EXERCISE OBJECTIVE:
Could you repeat every record below exactly as written?

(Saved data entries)
===

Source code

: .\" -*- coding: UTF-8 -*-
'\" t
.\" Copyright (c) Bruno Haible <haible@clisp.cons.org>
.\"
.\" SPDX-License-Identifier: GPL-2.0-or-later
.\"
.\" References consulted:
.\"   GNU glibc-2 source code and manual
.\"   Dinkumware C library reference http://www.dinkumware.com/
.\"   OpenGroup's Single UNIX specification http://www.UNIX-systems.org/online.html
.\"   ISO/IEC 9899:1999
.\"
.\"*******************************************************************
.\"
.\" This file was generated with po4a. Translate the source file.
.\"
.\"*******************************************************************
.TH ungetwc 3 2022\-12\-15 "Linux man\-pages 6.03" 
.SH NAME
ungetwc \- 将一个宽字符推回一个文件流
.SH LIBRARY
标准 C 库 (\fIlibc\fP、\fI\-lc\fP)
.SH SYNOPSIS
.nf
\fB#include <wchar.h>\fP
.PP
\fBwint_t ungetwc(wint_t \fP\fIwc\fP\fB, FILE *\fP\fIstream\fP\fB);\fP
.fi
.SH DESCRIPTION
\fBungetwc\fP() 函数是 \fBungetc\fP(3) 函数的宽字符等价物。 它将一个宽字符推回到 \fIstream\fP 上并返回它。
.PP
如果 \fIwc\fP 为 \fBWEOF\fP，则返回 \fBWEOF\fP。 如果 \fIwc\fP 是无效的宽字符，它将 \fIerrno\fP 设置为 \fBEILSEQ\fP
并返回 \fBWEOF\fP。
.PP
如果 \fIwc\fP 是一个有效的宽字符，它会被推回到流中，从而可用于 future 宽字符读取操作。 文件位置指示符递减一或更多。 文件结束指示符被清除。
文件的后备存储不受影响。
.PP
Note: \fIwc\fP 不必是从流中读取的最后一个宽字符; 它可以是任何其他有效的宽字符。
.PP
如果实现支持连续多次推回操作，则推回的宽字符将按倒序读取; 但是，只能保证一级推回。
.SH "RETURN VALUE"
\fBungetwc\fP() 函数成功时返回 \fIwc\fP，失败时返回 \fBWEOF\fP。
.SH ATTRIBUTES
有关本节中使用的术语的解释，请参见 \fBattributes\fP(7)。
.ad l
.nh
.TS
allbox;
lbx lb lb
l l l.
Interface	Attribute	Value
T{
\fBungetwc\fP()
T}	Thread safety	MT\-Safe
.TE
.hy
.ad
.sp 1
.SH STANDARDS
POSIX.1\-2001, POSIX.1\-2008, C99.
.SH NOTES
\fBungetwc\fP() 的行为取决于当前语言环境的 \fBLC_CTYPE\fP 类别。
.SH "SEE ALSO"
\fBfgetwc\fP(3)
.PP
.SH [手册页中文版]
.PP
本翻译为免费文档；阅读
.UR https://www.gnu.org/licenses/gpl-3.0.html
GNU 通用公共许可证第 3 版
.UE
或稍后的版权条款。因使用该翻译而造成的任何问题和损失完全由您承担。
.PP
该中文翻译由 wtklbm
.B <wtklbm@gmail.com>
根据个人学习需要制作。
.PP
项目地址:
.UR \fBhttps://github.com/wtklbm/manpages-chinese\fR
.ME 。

===

RESULT OF THIS EXERCISE:
Source code

: .\" -*- coding: UTF-8 -*-
'\" t
.\" Copyright (c) Bruno Haible <haible@clisp.cons.org>
.\"
.\" SPDX-License-Identifier: GPL-2.0-or-later
.\"
.\" References consulted:
.\"   GNU glibc-2 source code and manual
.\"   Dinkumware C library reference http://www.dinkumware.com/
.\"   OpenGroup's Single UNIX specification http://www.UNIX-systems.org/online.html
.\"   ISO/IEC 9899:1999
.\"
.\"*******************************************************************
.\"
.\" This file was generated with po4a. Translate the source file.
.\"
.\"*******************************************************************
.TH ungetwc 3 2022\-12\-15 "Linux man\-pages 6.03" 
.SH NAME
ungetwc \- 将一个宽字符推回一个文件流
.SH LIBRARY
标准 C 库 (\fIlibc\fP、\fI\-lc\fP)
.SH SYNOPSIS
.nf
\fB#include <wchar.h>\fP
.PP
\fBwint_t ungetwc(wint_t \fP\fIwc\fP\fB, FILE *\fP\fIstream\fP\fB);\fP
.fi
.SH DESCRIPTION
\fBungetwc\fP() 函数是 \fBungetc\fP(3) 函数的宽字符等价物。 它将一个宽字符推回到 \fIstream\fP 上并返回它。
.PP
如果 \fIwc\fP 为 \fBWEOF\fP，则返回 \fBWEOF\fP。 如果 \fIwc\fP 是无效的宽字符，它将 \fIerrno\fP 设置为 \fBEILSEQ\fP
并返回 \fBWEOF\fP。
.PP
如果 \fIwc\fP 是一个有效的宽字符，它会被推回到流中，从而可用于 future 宽字符读取操作。 文件位置指示符递减一或更多。 文件结束指示符被清除。
文件的后备存储不受影响。
.PP
Note: \fIwc\fP 不必是从流中读取的最后一个宽字符; 它可以是任何其他有效的宽字符。
.PP
如果实现支持连续多次推回操作，则推回的宽字符将按倒序读取; 但是，只能保证一级推回。
.SH "RETURN VALUE"
\fBungetwc\fP() 函数成功时返回 \fIwc\fP，失败时返回 \fBWEOF\fP。
.SH ATTRIBUTES
有关本节中使用的术语的解释，请参见 \fBattributes\fP(7)。
.ad l
.nh
.TS
allbox;
lbx lb lb
l l l.
Interface	Attribute	Value
T{
\fBungetwc\fP()
T}	Thread safety	MT\-Safe
.TE
.hy
.ad
.sp 1
.SH STANDARDS
POSIX.1\-2001, POSIX.1\-2008, C99.
.SH NOTES
\fBungetwc\fP() 的行为取决于当前语言环境的 \fBLC_CTYPE\fP 类别。
.SH "SEE ALSO"
\fBfgetwc\fP(3)
.PP
.SH [手册页中文版]
.PP
本翻译为免费文档；阅读
.UR https://www.gnu.org/licenses/gpl-3.0.html
GNU 通用公共许可证第 3 版
.UE
或稍后的版权条款。因使用该翻译而造成的任何问题和损失完全由您承担。
.PP
该中文翻译由 wtklbm
.B <wtklbm@gmail.com>
根据个人学习需要制作。
.PP
项目地址:
.UR \fBhttps://github.com/wtklbm/manpages-chinese\fR
.ME 。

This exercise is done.